Faz and Del looked to have been plucked straight from central casting as bodyguards in a mafia movie like The Godfather. At the moment, they sat at their cubicles but with their chairs swiveled to face Kins, who was at his desk across the center workstation.
“Hey, Professor, check out our boy Joe Friday,” Faz said when Tracy entered the bull pen, referring to the suit-wearing detective from the TV series Dragnet.
Kins stood up from his chair holding his coffee mug. “If I had known wearing a suit was going to make the news, I would have dressed like a bum like you two.” Kins nodded to Tracy to follow him. “Brother of Tim Collins called. Wants to talk. I got a lot to fill you in on.”
Tracy turned to follow.
“Hey, Professor,” Faz called out. “I got a gas mask you could borrow for the elevator ride.”
Kins brought Tracy up to date on what had transpired over the weekend, including Angela Collins and Atticus Berkshire coming in and giving a statement. Tracy was as surprised as Kins that Berkshire had allowed it.
“There must be a reason,” she said. “Berkshire doesn’t do anything unless it helps his client or stirs the pot.”
Mark Collins lived in an upper-class section of Madrona, a neighborhood fifteen minutes east of downtown Seattle that extended from the top of the hill to the shores of Lake Washington. Collins’s stately Georgian-style red brick home was likely worth a couple million dollars in the current hot market. He answered the door in khakis and a button-down. He looked like his younger brother, though taller and thinner, and while his brother was blond, Mark had red hair.
“Thanks for coming,” he said, sounding and looking grim. He led them into a den with an impressive flat-screen TV that nearly took up an entire wall. “Can I offer you anything to drink? Coffee? Water?”
“We’re good,” Kins said. “Our condolences to you and your family.”

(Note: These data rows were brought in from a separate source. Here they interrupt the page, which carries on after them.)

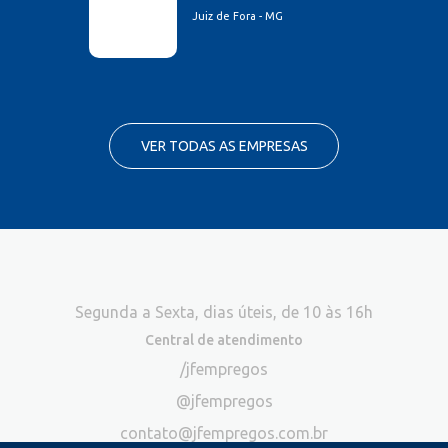
Juiz de Fora - MG
VER TODAS AS EMPRESAS
Segunda a Sexta, dias úteis, de 10 às 16h
Central de atendimento
/jfempregos
@jfempregos
contato@jfempregos.com.br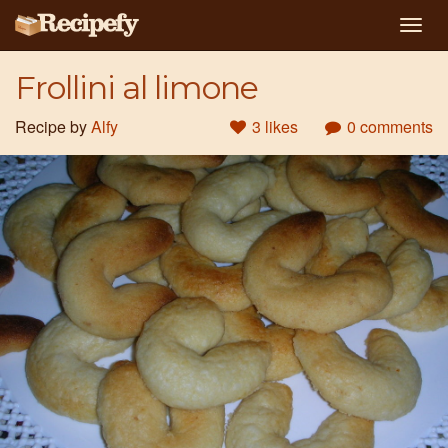
Togg
navig
Frollini al limone
Recipe by
Alfy
3 likes
0 comments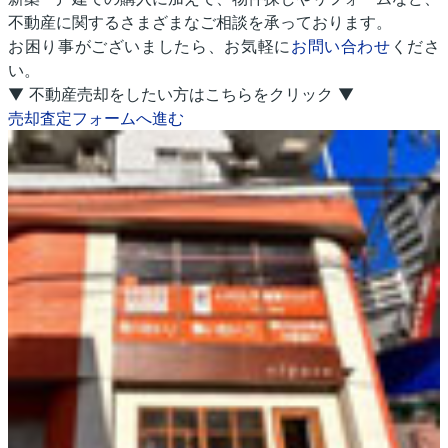
不動産に関するさまざまなご相談を承っております。
お困り事がございましたら、お気軽に
お問い合わせ
くださ
い。
▼ 不動産売却をしたい方はこちらをクリック ▼
売却査定フォームへ進む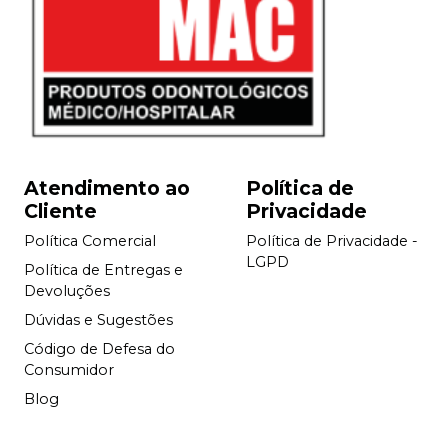
Atendimento ao
Política de
Cliente
Privacidade
Política Comercial
Política de Privacidade -
LGPD
Política de Entregas e
Devoluções
Dúvidas e Sugestões
Código de Defesa do
Consumidor
Blog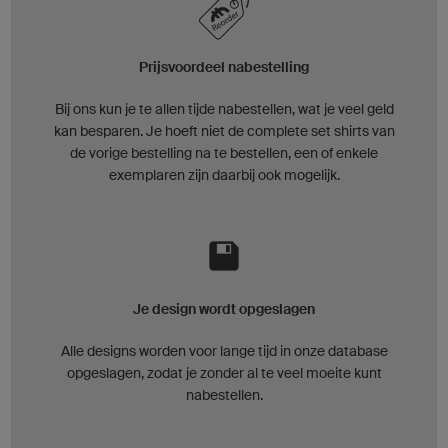
Prijsvoordeel nabestelling
Bij ons kun je te allen tijde nabestellen, wat je veel geld
kan besparen. Je hoeft niet de complete set shirts van
de vorige bestelling na te bestellen, een of enkele
exemplaren zijn daarbij ook mogelijk.
Je design wordt opgeslagen
Alle designs worden voor lange tijd in onze database
opgeslagen, zodat je zonder al te veel moeite kunt
nabestellen.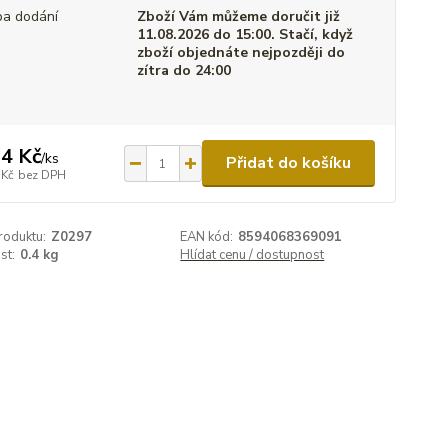
a dodání
Zboží Vám můžeme doručit již
11.08.2026 do 15:00. Stačí, když
zboží objednáte nejpozději do
zítra do 24:00
4 Kč
/
ks
Přidat do košíku
 Kč
bez DPH
roduktu:
Z0297
EAN kód:
8594068369091
st:
0.4 kg
Hlídat cenu / dostupnost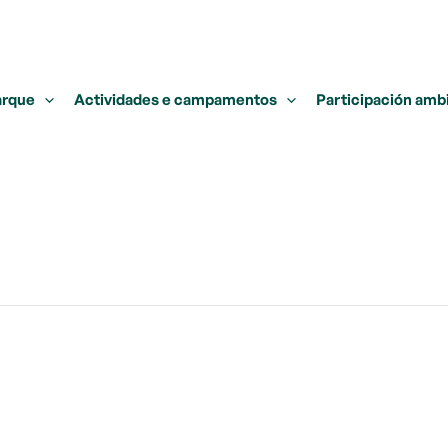
arque
Actividades e campamentos
Participación amb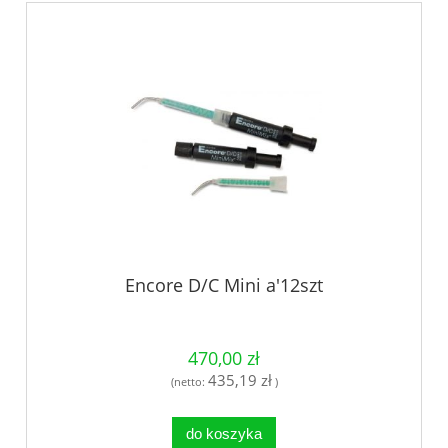
Encore D/C Mini a'12szt
470,00 zł
435,19 zł
(netto:
)
do koszyka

Kins and Faz had spoken to the other members of Tim Collins’s family the night he was shot and the following day, but Mark had been traveling. Kins got the impression that, as the oldest, Mark was the patriarch, and the others were waiting for his guidance.
Mark Collins nodded. “I heard her father is arguing self-defense.”
“That appears likely,” Kins said.
Collins shook his head. “If anyone needed some self-defense, it was Timmy.”
Other members of the family had made similar statements. “How so?” Kins asked. He’d made the contact. Tracy sat taking notes.
“Angela is incredibly manipulative when she wants something. Over the years she wore Timmy down. She wore us all down.”
“How’d she do that?”
“She picked fights with each of us until none of us could stand being around her. One time, she’d start something with me; at another, it’d be my sister or my wife or my brother-in-law. Pretty soon, Timmy would say he couldn’t come for Sunday dinners because Angela didn’t feel comfortable. What we didn’t realize is she had done the same thing with all his friends. It was her way of isolating him.”
“For what purpose?”
“To manipulate him, get him to do what she wanted. Tim became very codependent.”
“Can you give me an example?”
Collins didn’t hesitate. He’d either thought about this, or he’d told others what he was about to tell them. “Tim made a good living, Detectives. He was an engineer at Boeing, but he nearly had to file for bankruptcy because of Angela’s spending. Either he bought her a new car or a boat, or the house she wanted, or the vacation they couldn’t afford, or she’d divorce him. Tim wouldn’t say no.”
“But she filed for divorce anyway?” Tracy said.
“And we were happy she did. We’d been working on Tim to leave her for years, but he wouldn’t because of Connor. Have you met him?”